** Opening PROVIDED MATERIAL block **

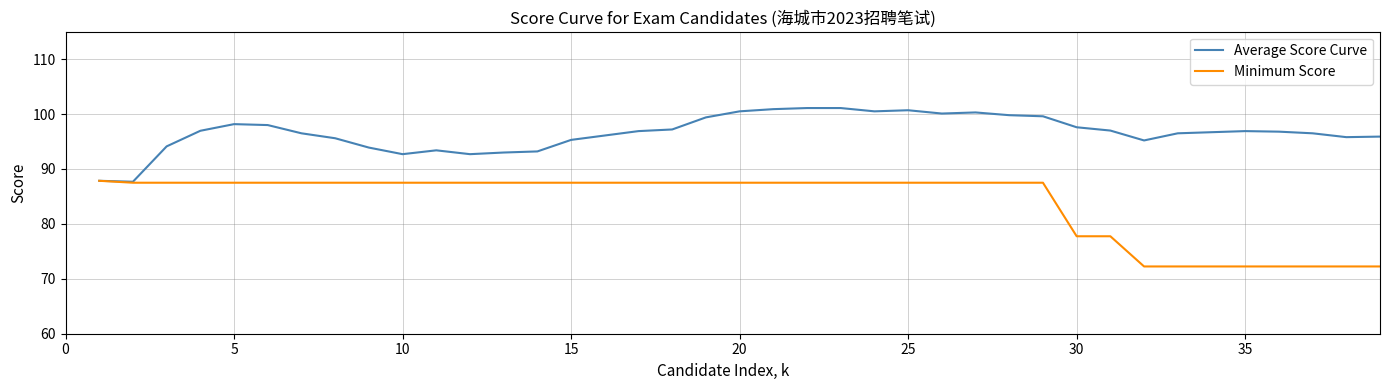

What are all the series names shown in the legend?

Average Score Curve, Minimum Score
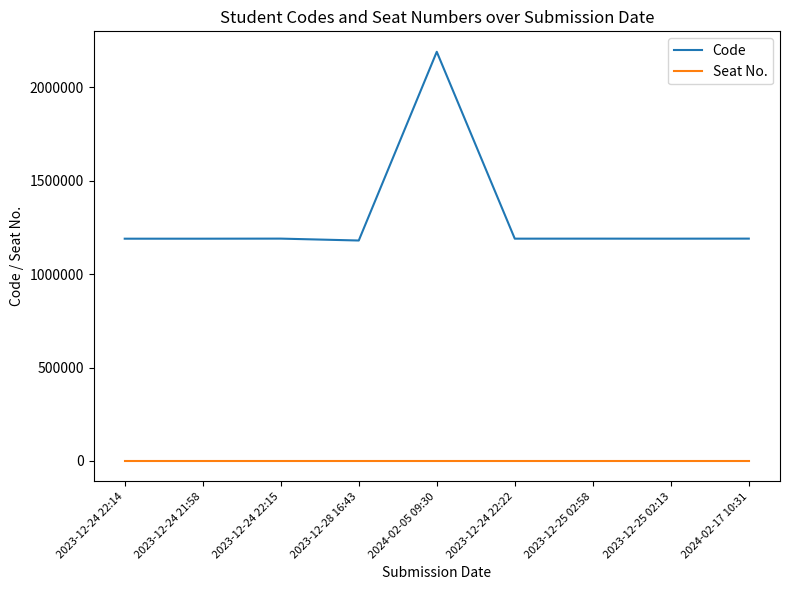

What is the difference between the maximum and minimum values in the Code series?

1010350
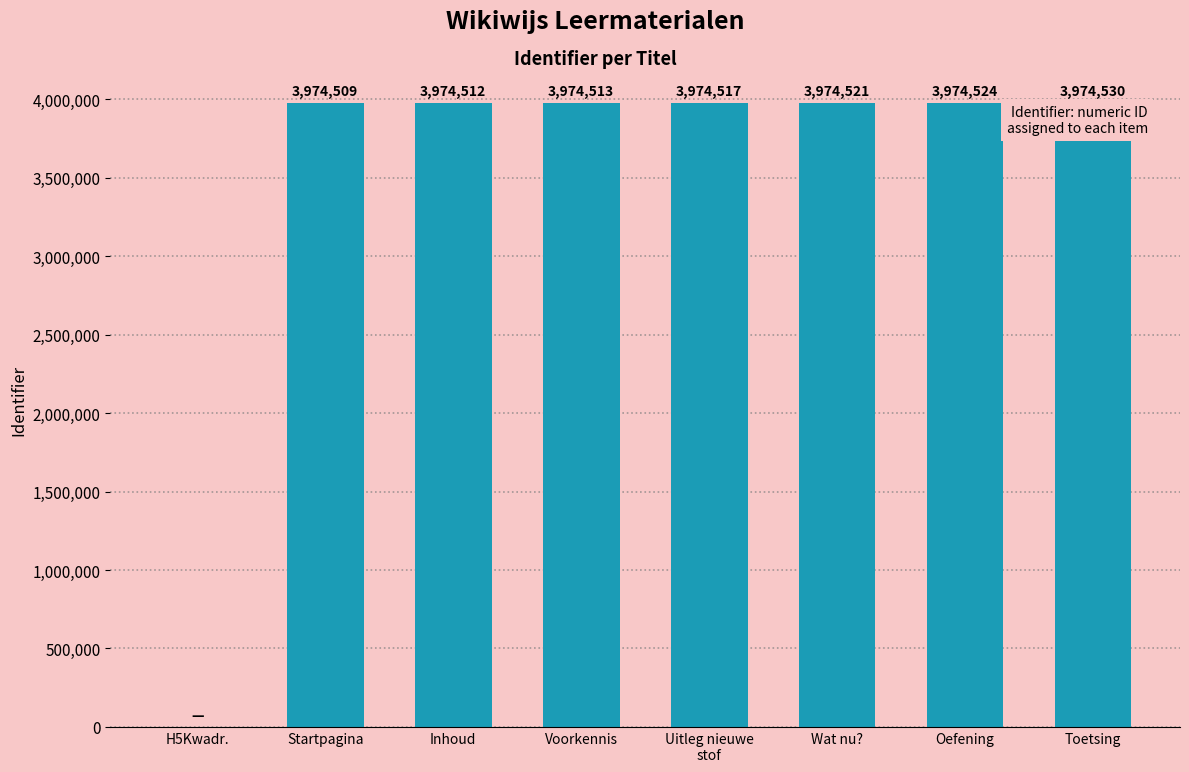

What is the change in value from Uitleg nieuwe
stof to Oefening?

+7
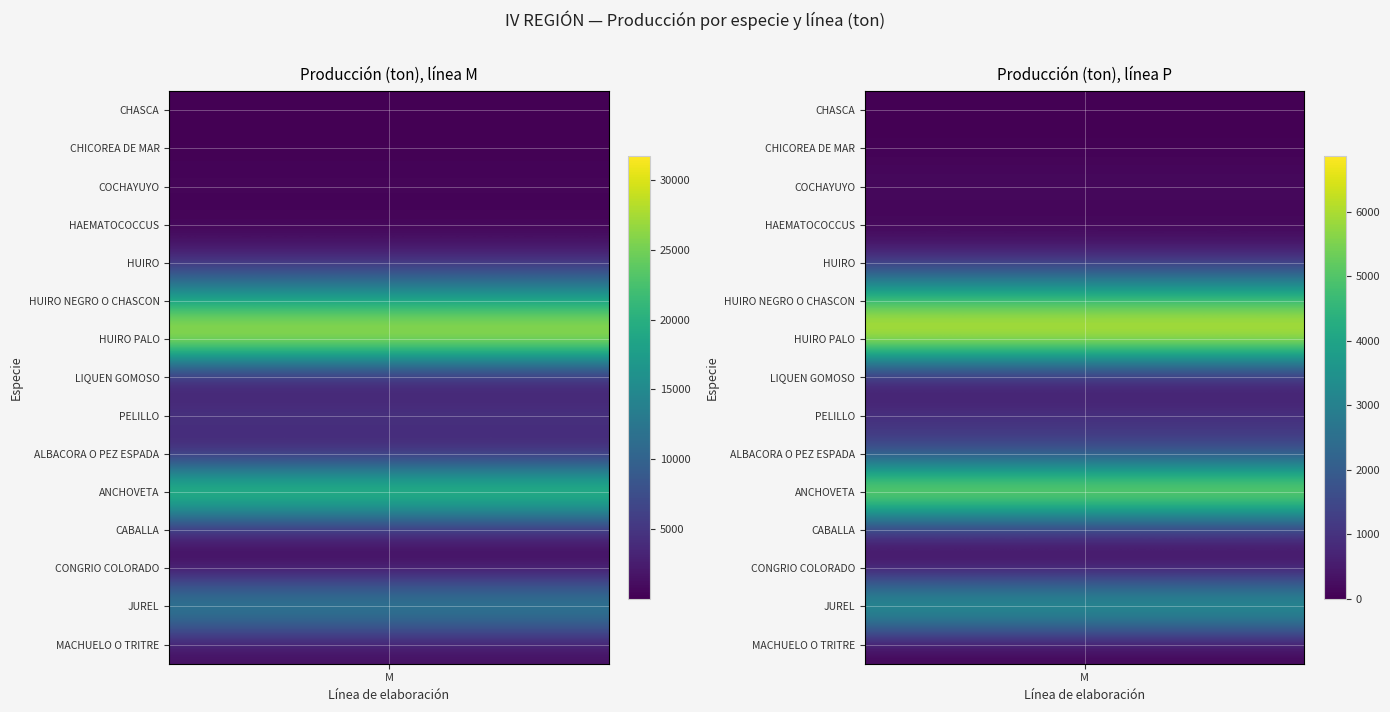

What is the spread (max minus min) of values at P?

6862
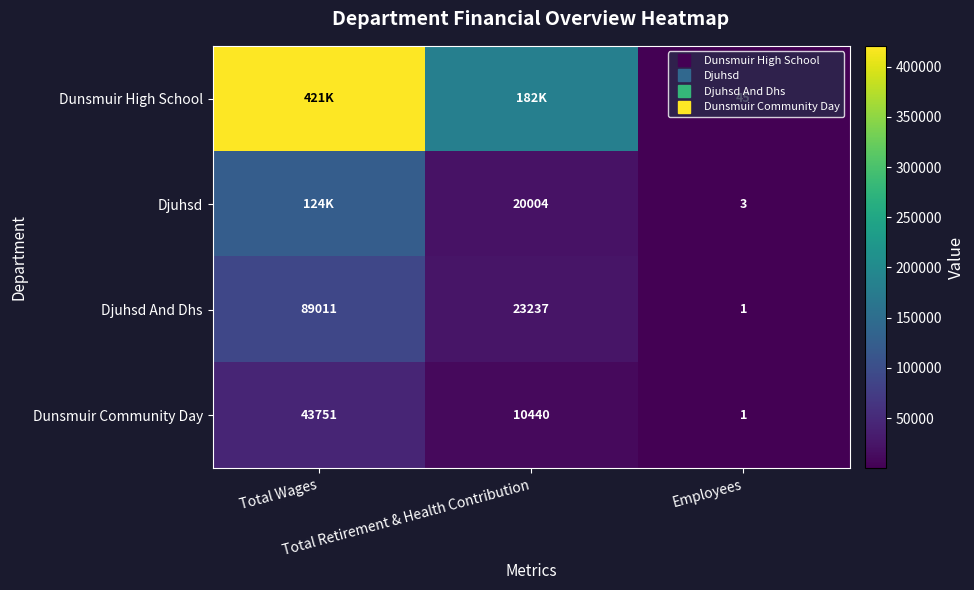

Which series has the widest spread of values?

Dunsmuir High School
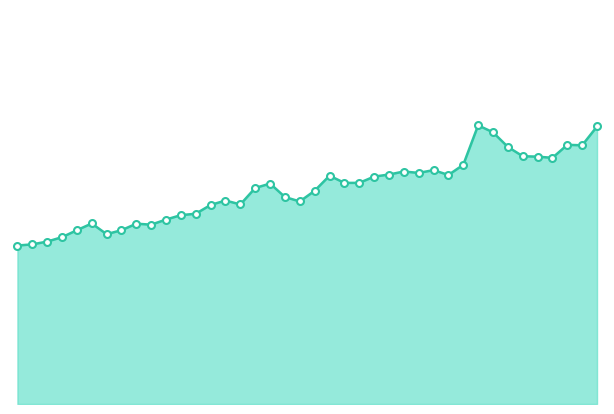

Does the chart have visible grid lines?

No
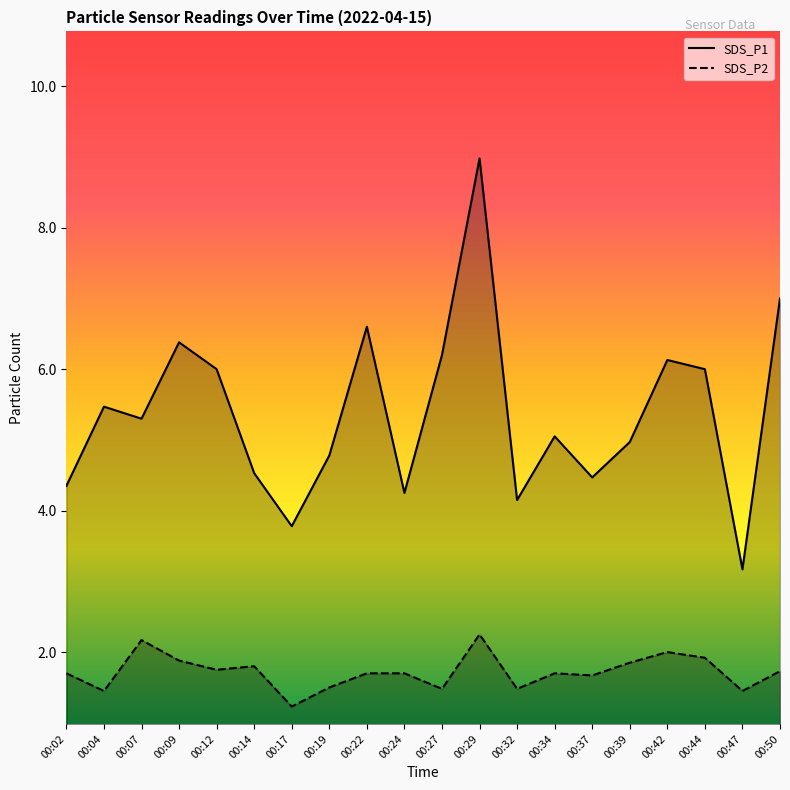

Is it true that SDS_P1 equals 6.0 at 00:44?

True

** Closing PROVIDED MATERIAL block **

#### THE TASK
Copy the lines word for word, starting with the line that contains "Does the chart have visible grid lines?" and going on through the end of the items, and leave the pictures out.

#### FINISHED TASK
Does the chart have visible grid lines?

No

Is it true that SDS_P1 equals 6.0 at 00:44?

True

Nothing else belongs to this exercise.